Teraz Bayernowi dużo krwi psuje Borussia Dortmund, do której ratunku sam się kilka lat temu przyczynił. Wtedy – biedna, ledwo wiążąca koniec z końcem, niepewna utrzymania w elicie – nie była dla Uliego Hoenesa i spółki żadnym zagrożeniem. Gdy jednak zagrała na nosie bogatszemu rywalowi, zdobywając dwukrotnie mistrzostwo i demolując klub z Alianz Arena w finale Pucharu Niemiec, podrażniona „Gwiazda Południa” zdominowała rozgrywki nie tylko w kraju, ale i na świecie. Wyciągnięcie z Dortmundu głównych ojców sukcesu BVB, czyli Gotzego i Lewandowskiego, było naturalną konsekwencją. Wydaje mi się jednak, że rozmontowanie dortmundczyków nie będzie bułką z masłem – zarządzany mądrze przez Hansa Joachima Watzke do spółki z Jurgenem Kloppem klub to zdecydowanie wyższa półka, niż jej poprzednicy w próbie obalenia bawarskiej dominacji.
***
Od 31 grudnia wolnym zawodnikiem był Ronaldinho (co z pewnością odpowiednio uczcił, znając Brazylijczyka i termin końca kontraktu). Mówi się o przyklepaniu transferu do Besiktasu Stambuł, jednak sam wolałbym raz jeszcze zobaczyć wiecznie uśmiechniętego Brazylijczyka tam, gdzie jego miejsce – w świetle jupiterów i centrum uwagi, podczas najważniejszych meczów o wielką stawkę. O jego umiejętnościach przekonywać nie trzeba nikogo, to techniczny geniusz, który swego czasu zostawił wszystkich daleko w tyle. Główną przyczyną powrotu R10 do kraju było prowadzenie niesportowego trybu życia, czego konsekwencją były problemy kondycyjne.
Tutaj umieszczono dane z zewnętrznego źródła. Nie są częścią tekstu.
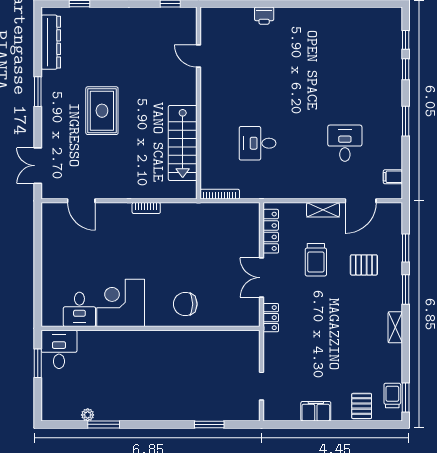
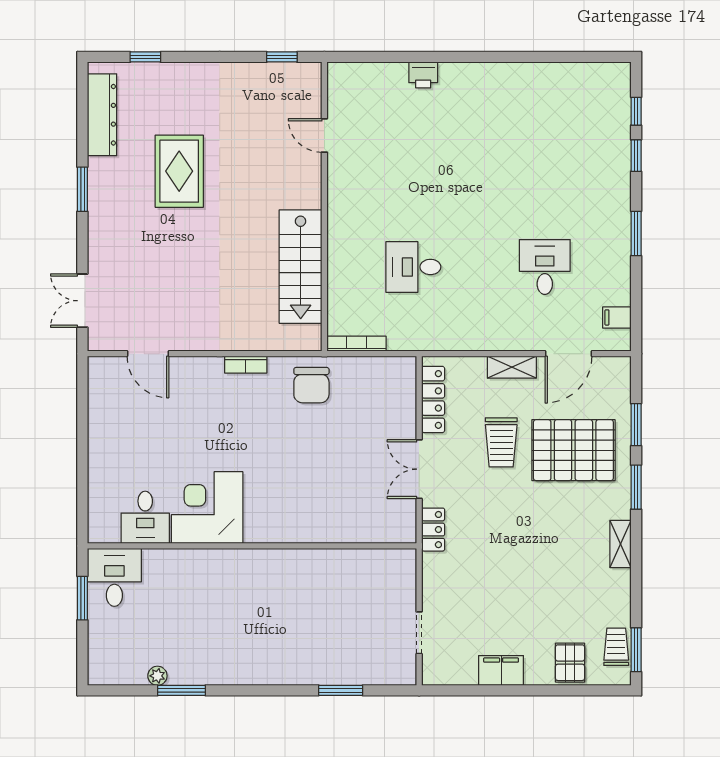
rug: (102, 111) -> (179, 171), moved
pallet: (364, 265) -> (573, 450), width x2.05, depth x2.00
chair: (185, 304) -> (311, 385), moved, turned -90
Wydaje się jednak, że Ronnie wrócił na odpowiednie tory – w ostatnim sezonie wygrał z Atletico Mineiro Copa Libertadores, czyli odpowiednik naszej Ligi Mistrzów, a także został wybrany najlepszym piłkarzem Ameryki Południowej, mając na koncie przyzwoitą ilość goli i asyst.
Turecki kierunek dla Ronaldinho nie jest złą opcją, jeśli chodzi o względy finansowe pewnie ciężko będzie znaleźć lepszą. Stracą jednak kibice, dla których Ronaldinho znów będzie poza radarem. Czy grając w Brazylii, czy w Turcji – zainteresowanie genialnym piłkarzem skończy się na filmikach z dryblingami czy pięknymi golami. Wolałbym jednak zobaczyć go walczącego o coś więcej, niż mistrzostwo tureckiej SuperLig. Nie twierdzę, że wróciłby do dawnej formy z czasów Barcelony i za rok sięgnął po Złotą Piłkę, ma już przecież swoje lata, ale choćby zamiana Atletico Mineiro na imiennika z Madrytu i pomoc piłkarzom Diego Simeone w walce o tytuły to mógłby być strzał w dziesiątkę dla wszystkich zainteresowanych. Klub zyskałby marketingowo, zawodnik sportowo, a kibice? Po prostu znów mogliby cieszyć oczy takimi zagraniami, jak te poniżej:
[sz-youtube url=”http://www.youtube.com/watch?feature=player_embedded&v=kKjy0-wNvuU” /]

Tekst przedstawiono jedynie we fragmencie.